Le Burkina Faso met fin aux importations de farine : un pari audacieux pour la souveraineté

Le gouvernement de transition du Burkina Faso a officialisé la suspension des importations de farine de blé, de semoule et de couscous, marquant ainsi une volonté ferme d’affirmer sa souveraineté économique. Cette initiative, présentée comme un levier essentiel pour dynamiser l’« Offensive Agropastorale » et soutenir les producteurs locaux, soulève néanmoins de sérieuses questions quant à sa mise en œuvre et ses répercussions socio-économiques concrètes.

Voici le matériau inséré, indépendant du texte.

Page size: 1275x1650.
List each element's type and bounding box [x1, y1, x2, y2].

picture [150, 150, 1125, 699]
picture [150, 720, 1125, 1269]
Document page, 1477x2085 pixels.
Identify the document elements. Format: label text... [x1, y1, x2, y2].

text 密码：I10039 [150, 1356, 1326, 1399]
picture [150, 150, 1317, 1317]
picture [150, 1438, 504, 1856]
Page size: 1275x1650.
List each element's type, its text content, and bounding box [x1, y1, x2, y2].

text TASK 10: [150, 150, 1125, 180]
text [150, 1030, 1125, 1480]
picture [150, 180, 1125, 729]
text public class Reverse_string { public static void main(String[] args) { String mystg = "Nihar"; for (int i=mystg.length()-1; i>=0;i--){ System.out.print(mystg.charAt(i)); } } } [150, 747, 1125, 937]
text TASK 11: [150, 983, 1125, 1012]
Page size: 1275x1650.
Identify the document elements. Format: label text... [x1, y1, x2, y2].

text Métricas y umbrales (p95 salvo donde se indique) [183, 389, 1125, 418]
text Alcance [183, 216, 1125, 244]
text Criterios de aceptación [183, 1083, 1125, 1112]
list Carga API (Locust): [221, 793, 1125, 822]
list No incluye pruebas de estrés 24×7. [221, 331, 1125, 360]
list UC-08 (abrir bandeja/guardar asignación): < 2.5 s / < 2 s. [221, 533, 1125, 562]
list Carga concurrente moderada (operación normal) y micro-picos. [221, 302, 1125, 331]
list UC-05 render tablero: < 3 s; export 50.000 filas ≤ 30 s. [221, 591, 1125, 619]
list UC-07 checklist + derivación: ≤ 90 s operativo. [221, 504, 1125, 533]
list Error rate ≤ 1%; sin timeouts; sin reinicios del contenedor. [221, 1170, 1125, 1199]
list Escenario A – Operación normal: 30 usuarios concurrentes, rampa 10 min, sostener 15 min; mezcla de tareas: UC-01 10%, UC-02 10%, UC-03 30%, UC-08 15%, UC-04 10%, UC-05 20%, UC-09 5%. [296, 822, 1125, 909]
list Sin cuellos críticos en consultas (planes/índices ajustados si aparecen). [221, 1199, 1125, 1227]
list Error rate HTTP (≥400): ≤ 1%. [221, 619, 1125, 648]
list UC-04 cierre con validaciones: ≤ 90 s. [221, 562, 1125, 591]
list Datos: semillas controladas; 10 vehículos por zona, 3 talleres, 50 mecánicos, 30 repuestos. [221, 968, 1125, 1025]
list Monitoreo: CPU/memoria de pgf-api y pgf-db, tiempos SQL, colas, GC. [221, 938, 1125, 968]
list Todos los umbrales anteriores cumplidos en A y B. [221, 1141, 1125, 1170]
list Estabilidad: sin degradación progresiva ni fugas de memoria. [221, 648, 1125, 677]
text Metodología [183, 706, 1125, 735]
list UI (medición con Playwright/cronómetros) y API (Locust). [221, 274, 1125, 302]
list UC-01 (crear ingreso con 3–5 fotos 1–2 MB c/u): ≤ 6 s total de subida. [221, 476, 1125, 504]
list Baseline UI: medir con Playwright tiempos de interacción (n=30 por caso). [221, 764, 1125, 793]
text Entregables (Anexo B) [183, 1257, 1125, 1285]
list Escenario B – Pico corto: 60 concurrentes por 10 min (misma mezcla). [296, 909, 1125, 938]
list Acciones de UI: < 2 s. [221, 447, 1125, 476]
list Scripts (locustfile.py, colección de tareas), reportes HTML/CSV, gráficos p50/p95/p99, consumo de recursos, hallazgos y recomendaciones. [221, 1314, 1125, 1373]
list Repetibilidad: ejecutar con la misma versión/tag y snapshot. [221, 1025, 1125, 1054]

Les défis industriels face à la demande

Bien que l’objectif d’autosuffisance alimentaire bénéficie d’un soutien politique manifeste, l’appareil industriel burkinabè ne semble pas encore en mesure de satisfaire l’intégralité de la demande nationale.

  • Les unités de meunerie et de transformation à l’échelle locale, souvent de taille modeste ou artisanale, rencontrent des difficultés à assurer des volumes de production constants et une qualité homogène sur l’ensemble du territoire.
  • L’interdiction subite des importations de produits céréaliers transformés, sans mise en place d’une période de transition adéquate, génère un risque palpable pour l’approvisionnement. Ce risque concerne particulièrement la filière boulangère et les industries agroalimentaires qui dépendent fortement de la farine.

L’impact social et le spectre de l’inflation

Sur le plan social, l’argument de la souveraineté pourrait rapidement être mis à l’épreuve par une possible flambée des prix.

  • En l’absence d’une offre locale suffisante et compétitive, le coût des denrées de première nécessité, notamment le pain et les aliments pour nourrissons, menace d’augmenter. Dans un contexte économique déjà fragilisé par l’insécurité et les déplacements de populations, cette décision pourrait accentuer la charge financière pesant sur les ménages les plus vulnérables du Burkina Faso.
  • L’histoire montre que les restrictions d’importation sur les produits de grande consommation tendent à créer un terreau propice à la contrebande transfrontalière et à la spéculation sur les prix, des phénomènes qui pourraient miner les efforts du gouvernement.

Une stratégie à l’épreuve de la durabilité

Au-delà de la communication gouvernementale axée sur la promotion du « consommer local », l’exécutif burkinabè privilégie ici la contrainte réglementaire au détriment d’un accompagnement structurel. Sans un soutien financier conséquent pour moderniser les meuneries, sans une réduction du coût de l’énergie pour les transformateurs et sans une sécurisation durable des zones agricoles, la suspension des importations pourrait s’apparenter à une fuite en avant.

Si l’ambition d’émanciper le Burkina Faso de sa dépendance alimentaire extérieure est légitime, l’imposer par décret sans garantir la stabilité des prix ni la disponibilité des stocks risque de transformer une promesse de souveraineté en un fardeau supplémentaire pour la population.